Они прошли через грязный, заваленный снегом и навозом двор, прохлюпали через лужу, которую обойти было невозможно, разве что перелететь; пропихнулись со своими чемоданами сквозь узкие темные сени и наконец очутились в горнице.
Бабушка сидела на низкой табуретке спиной к печному щиту, широко поставив ноги в стоптанных кирзовых сапогах и по-мужски опустив меж колен корявые коричневые руки. Смотрела она из-под платка неприветливо. Смуглое лицо ее на фоне белого щита казалось высеченным из красновато-серого камня.
- Ноги-то! Ноги оботрите! - сказала она первым делом.
- Что это вы, мама, так встречаете? - укоризненно спросила Надежда Егоровна.
- А как беглецов-то встречать, баламутов.
Иван с радостью отметил в бабушке неожиданного союзника, и самые тонкие дипломатические планы зароились в его голове. У него мелькнула надежда обратить бабушкино недовольство в свою пользу.
- Вы что, мама. - И Надежда Егоровна тихо заплакала. - Я же домой вернулась.
- А я и рада, - сказала бабушка не вставая. - Думаешь, не рада. Одной вековать не сладко.
- Так что же вы тогда! - сквозь слезы выкрикнула мать.

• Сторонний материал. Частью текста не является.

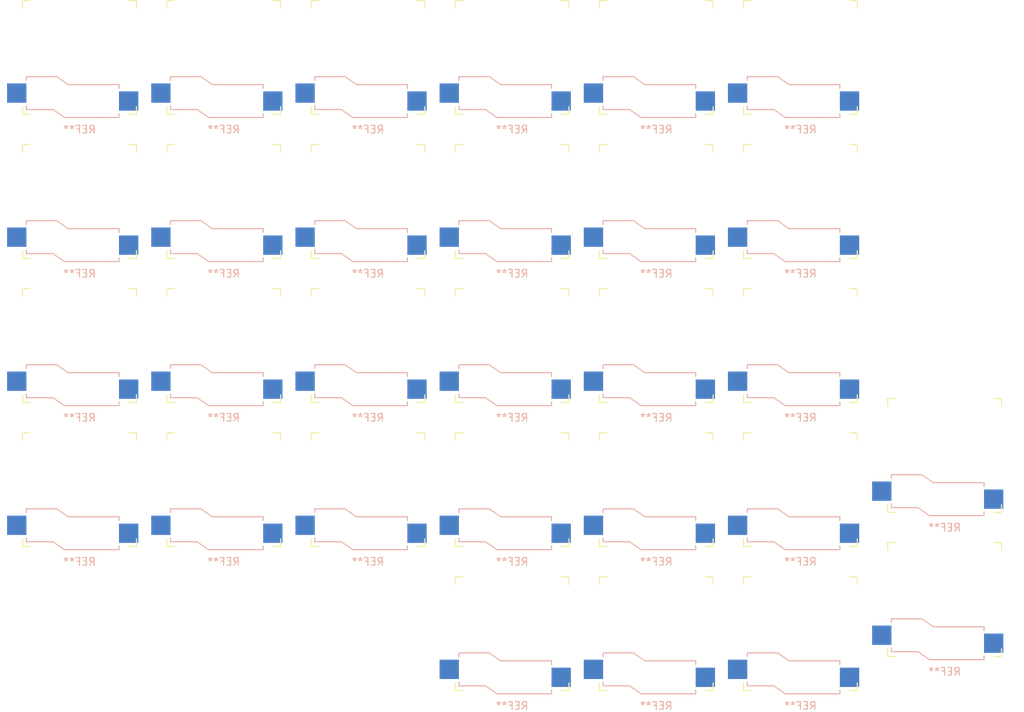
<source format=kicad_pcb>
(kicad_pcb
	(version 20240108)
	(generator "pcbnew")
	(generator_version "8.0")
	(general
		(thickness 1.6)
		(legacy_teardrops no)
	)
	(paper "A4")
	(layers
		(0 "F.Cu" signal)
		(31 "B.Cu" signal)
		(32 "B.Adhes" user "B.Adhesive")
		(33 "F.Adhes" user "F.Adhesive")
		(34 "B.Paste" user)
		(35 "F.Paste" user)
		(36 "B.SilkS" user "B.Silkscreen")
		(37 "F.SilkS" user "F.Silkscreen")
		(38 "B.Mask" user)
		(39 "F.Mask" user)
		(40 "Dwgs.User" user "User.Drawings")
		(41 "Cmts.User" user "User.Comments")
		(42 "Eco1.User" user "User.Eco1")
		(43 "Eco2.User" user "User.Eco2")
		(44 "Edge.Cuts" user)
		(45 "Margin" user)
		(46 "B.CrtYd" user "B.Courtyard")
		(47 "F.CrtYd" user "F.Courtyard")
		(48 "B.Fab" user)
		(49 "F.Fab" user)
		(50 "User.1" user)
		(51 "User.2" user)
		(52 "User.3" user)
		(53 "User.4" user)
		(54 "User.5" user)
		(55 "User.6" user)
		(56 "User.7" user)
		(57 "User.8" user)
		(58 "User.9" user)
	)
	(setup
		(pad_to_mask_clearance 0)
		(allow_soldermask_bridges_in_footprints no)
		(pcbplotparams
			(layerselection 0x00010fc_ffffffff)
			(plot_on_all_layers_selection 0x0000000_00000000)
			(disableapertmacros no)
			(usegerberextensions no)
			(usegerberattributes yes)
			(usegerberadvancedattributes yes)
			(creategerberjobfile yes)
			(dashed_line_dash_ratio 12.000000)
			(dashed_line_gap_ratio 3.000000)
			(svgprecision 4)
			(plotframeref no)
			(viasonmask no)
			(mode 1)
			(useauxorigin no)
			(hpglpennumber 1)
			(hpglpenspeed 20)
			(hpglpendiameter 15.000000)
			(pdf_front_fp_property_popups yes)
			(pdf_back_fp_property_popups yes)
			(dxfpolygonmode yes)
			(dxfimperialunits yes)
			(dxfusepcbnewfont yes)
			(psnegative no)
			(psa4output no)
			(plotreference yes)
			(plotvalue yes)
			(plotfptext yes)
			(plotinvisibletext no)
			(sketchpadsonfab no)
			(subtractmaskfromsilk no)
			(outputformat 1)
			(mirror no)
			(drillshape 1)
			(scaleselection 1)
			(outputdirectory "")
		)
	)
	(net 0 "")
	(footprint "lowProfileSplit:Gateron_Low_Profile_Socket" (layer "F.Cu") (at 156 76))
	(footprint "lowProfileSplit:Gateron_Low_Profile_Socket" (layer "F.Cu") (at 137 57))
	(footprint "lowProfileSplit:Gateron_Low_Profile_Socket" (layer "F.Cu") (at 118 114))
	(footprint "lowProfileSplit:Gateron_Low_Profile_Socket" (layer "F.Cu") (at 137 114))
	(footprint "lowProfileSplit:Gateron_Low_Profile_Socket" (layer "F.Cu") (at 80 95))
	(footprint "lowProfileSplit:Gateron_Low_Profile_Socket" (layer "F.Cu") (at 156 114))
	(footprint "lowProfileSplit:Gateron_Low_Profile_Socket" (layer "F.Cu") (at 175 57))
	(footprint "lowProfileSplit:Gateron_Low_Profile_Socket" (layer "F.Cu") (at 137 76))
	(footprint "lowProfileSplit:Gateron_Low_Profile_Socket" (layer "F.Cu") (at 99 57))
	(footprint "lowProfileSplit:Gateron_Low_Profile_Socket" (layer "F.Cu") (at 194 109.5))
	(footprint "lowProfileSplit:Gateron_Low_Profile_Socket" (layer "F.Cu") (at 137 95))
	(footprint "lowProfileSplit:Gateron_Low_Profile_Socket" (layer "F.Cu") (at 80 114))
	(footprint "lowProfileSplit:Gateron_Low_Profile_Socket" (layer "F.Cu") (at 99 76))
	(footprint "lowProfileSplit:Gateron_Low_Profile_Socket" (layer "F.Cu") (at 137 133))
	(footprint "lowProfileSplit:Gateron_Low_Profile_Socket" (layer "F.Cu") (at 156 95))
	(footprint "lowProfileSplit:Gateron_Low_Profile_Socket" (layer "F.Cu") (at 175 95))
	(footprint "lowProfileSplit:Gateron_Low_Profile_Socket" (layer "F.Cu") (at 118 76))
	(footprint "lowProfileSplit:Gateron_Low_Profile_Socket" (layer "F.Cu") (at 156 133))
	(footprint "lowProfileSplit:Gateron_Low_Profile_Socket" (layer "F.Cu") (at 99 95))
	(footprint "lowProfileSplit:Gateron_Low_Profile_Socket" (layer "F.Cu") (at 175 76))
	(footprint "lowProfileSplit:Gateron_Low_Profile_Socket" (layer "F.Cu") (at 80 57))
	(footprint "lowProfileSplit:Gateron_Low_Profile_Socket" (layer "F.Cu") (at 118 57))
	(footprint "lowProfileSplit:Gateron_Low_Profile_Socket" (layer "F.Cu") (at 118 95))
	(footprint "lowProfileSplit:Gateron_Low_Profile_Socket" (layer "F.Cu") (at 80 76))
	(footprint "lowProfileSplit:Gateron_Low_Profile_Socket" (layer "F.Cu") (at 194 128.5))
	(footprint "lowProfileSplit:Gateron_Low_Profile_Socket" (layer "F.Cu") (at 99 114))
	(footprint "lowProfileSplit:Gateron_Low_Profile_Socket" (layer "F.Cu") (at 175 133))
	(footprint "lowProfileSplit:Gateron_Low_Profile_Socket" (layer "F.Cu") (at 175 114))
	(footprint "lowProfileSplit:Gateron_Low_Profile_Socket" (layer "F.Cu") (at 156 57))
)
</source>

- А то, что мужик твой взбрыкнул, вот и приехали. А ну как опять взбрыкнет? - И бабушка повела плечом в сторону отца.
- Так, - сказал Петр Иваныч Моторихин, словно припечатал. - Так. Значит, мне Прасковья Васильевна не рада. Ладно, я здесь долго не задержусь. Скоро пересадка.
Иван взглянул на отца с удивлением: это еще что?
Бабушка молча развела руками и медленно кивнула матери: дескать, ну что я сказала? Видишь!
- Не болтай пустое-то! - обернулась к мужу Надежда Егоровна. - Жить приехали!
- Ну-ну, поживем - увидим, - пробормотал отец, закуривая.
- Петр! - угрожающе сказала мать. - Ты обещал мне. Смотри! Я не потерплю.
- Дочка, дочка, не надо так, - попросила бабушка, - ты терпи. Терпи, милая. Он терпел и нам велел. - Бабушка оглянулась на тускло поблескивающий иконный угол.
Иван вздохнул. Бабушкин совет плохо увязывался с его чувствами. Он как раз меньше всего настроен был терпеть и с горечью подумал, что со своими религиозными пережитками бабушка вряд ли будет ему надежным сообщником.
- А Ваня-то что ж? - спросила бабушка, впервые улыбнувшись. Нашумели у порога, напугали паренька.
- Его напугаешь, как же, - подал реплику отец.
Бабушка внимательно поглядела на Петра Иваныча, потом на Ивана, который, как вошел, так и с места не двинулся, - стоял в тени, у притолоки. Бабушка легко поднялась и пошла навстречу внуку.